In these cases, the defendant could escape “battle” and compel the plaintiff, even against his will, to submit his claim to the verdict of the recognitors. This new-fangled privilege of the defendant had no basis in the ancient custom of the land, but depended solely on royal prerogative. The king, by a high-handed act of power, thus favoured the defendant, by depriving the claimant of that remedy which was his right by feudal law, namely, the resort to the legal duel. It was because the new procedure was thus founded on a royal Ordinance, that the name “Assize” was applied to it. The _assisa_ was a remedy strictly confined to four groups of pleas.

By consent of _both_ parties, however, disputes of almost every description might be similarly determined; being referred (under supervision of the king’s judges) to the verdict of local recognitors, usually twelve in number, who were then known as a _jurata_ (not an _assisa_, the two being strictly opposed to each other).

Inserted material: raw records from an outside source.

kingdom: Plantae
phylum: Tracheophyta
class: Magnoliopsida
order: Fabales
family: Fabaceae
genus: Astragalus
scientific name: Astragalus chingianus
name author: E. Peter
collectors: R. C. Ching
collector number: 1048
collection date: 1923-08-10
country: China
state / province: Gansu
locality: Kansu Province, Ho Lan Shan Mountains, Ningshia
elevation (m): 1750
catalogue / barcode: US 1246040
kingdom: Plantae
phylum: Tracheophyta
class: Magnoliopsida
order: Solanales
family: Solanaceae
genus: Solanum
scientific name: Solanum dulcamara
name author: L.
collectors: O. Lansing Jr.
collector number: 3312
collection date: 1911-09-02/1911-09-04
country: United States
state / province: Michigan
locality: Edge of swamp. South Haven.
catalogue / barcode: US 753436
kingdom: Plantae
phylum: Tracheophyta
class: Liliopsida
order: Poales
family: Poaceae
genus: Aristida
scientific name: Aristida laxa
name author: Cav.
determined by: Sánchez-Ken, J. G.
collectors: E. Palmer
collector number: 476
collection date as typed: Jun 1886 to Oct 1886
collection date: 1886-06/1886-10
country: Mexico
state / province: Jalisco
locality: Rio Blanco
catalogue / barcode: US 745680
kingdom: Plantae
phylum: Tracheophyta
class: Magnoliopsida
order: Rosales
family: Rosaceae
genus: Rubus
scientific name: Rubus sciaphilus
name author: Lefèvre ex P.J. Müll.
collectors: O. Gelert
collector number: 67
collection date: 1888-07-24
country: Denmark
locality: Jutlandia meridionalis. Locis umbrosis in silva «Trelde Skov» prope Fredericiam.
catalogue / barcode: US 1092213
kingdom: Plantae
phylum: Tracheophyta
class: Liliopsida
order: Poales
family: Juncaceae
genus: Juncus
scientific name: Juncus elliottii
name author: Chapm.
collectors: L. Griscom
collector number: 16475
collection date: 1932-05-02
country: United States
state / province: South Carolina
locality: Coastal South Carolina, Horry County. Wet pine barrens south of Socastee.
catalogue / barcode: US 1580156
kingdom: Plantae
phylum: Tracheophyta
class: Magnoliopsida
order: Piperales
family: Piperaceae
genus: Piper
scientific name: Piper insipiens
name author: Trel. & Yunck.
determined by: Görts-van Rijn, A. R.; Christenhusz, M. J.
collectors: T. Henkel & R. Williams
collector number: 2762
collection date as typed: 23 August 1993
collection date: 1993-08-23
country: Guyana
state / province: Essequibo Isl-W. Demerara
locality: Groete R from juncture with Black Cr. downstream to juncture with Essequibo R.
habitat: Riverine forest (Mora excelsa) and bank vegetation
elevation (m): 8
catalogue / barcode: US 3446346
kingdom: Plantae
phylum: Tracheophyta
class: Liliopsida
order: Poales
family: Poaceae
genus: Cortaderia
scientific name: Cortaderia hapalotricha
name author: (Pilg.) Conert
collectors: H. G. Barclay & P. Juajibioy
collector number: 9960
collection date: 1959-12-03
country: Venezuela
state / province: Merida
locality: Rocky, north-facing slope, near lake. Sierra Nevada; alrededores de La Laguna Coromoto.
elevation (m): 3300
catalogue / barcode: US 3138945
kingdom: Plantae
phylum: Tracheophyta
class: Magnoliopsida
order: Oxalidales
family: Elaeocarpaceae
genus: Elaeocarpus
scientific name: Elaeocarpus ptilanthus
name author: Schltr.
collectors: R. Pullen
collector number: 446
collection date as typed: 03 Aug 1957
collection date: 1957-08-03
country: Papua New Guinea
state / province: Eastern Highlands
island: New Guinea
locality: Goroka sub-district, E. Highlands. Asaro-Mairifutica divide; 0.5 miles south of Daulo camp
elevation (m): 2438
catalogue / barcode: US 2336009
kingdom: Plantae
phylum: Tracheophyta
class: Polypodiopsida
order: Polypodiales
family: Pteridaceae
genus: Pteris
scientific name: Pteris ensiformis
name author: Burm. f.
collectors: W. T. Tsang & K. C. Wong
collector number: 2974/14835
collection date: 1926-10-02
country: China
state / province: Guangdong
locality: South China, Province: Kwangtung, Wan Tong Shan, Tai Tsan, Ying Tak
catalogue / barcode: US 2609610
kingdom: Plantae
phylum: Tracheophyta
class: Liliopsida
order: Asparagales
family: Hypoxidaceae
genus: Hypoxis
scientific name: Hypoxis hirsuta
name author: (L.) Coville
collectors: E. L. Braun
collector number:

While the _assisa_ was narrowly confined to a few types of cases, the _jurata_, since it favoured neither party, was a flexible remedy capable of indefinite expansion, and thus soon became the more popular and the more important of the two. Yet the ancient _assisa_ and the ancient _jurata_, always closely connected, and resembling each other in most essential features, can both claim to be ancestors of the modern civil "jury,"—the name of the more popular institution having survived. Magna Carta, in providing for the frequent holding of the three Petty Assizes, marked a stage in the development of the Civil Jury; while, in enforcing the criminal procedure of Henry Plantagenet, and guarding it from abuse, the Charter had also a vital bearing on the genesis of the Grand Jury and the Petty Jury alike.

These scattered and incidental references to tendencies still vague and indefinite must not, however, be misread as a reference to the definite procedure into which at a later date they coalesced: Magna Carta does not promise “trial by jury” to anyone.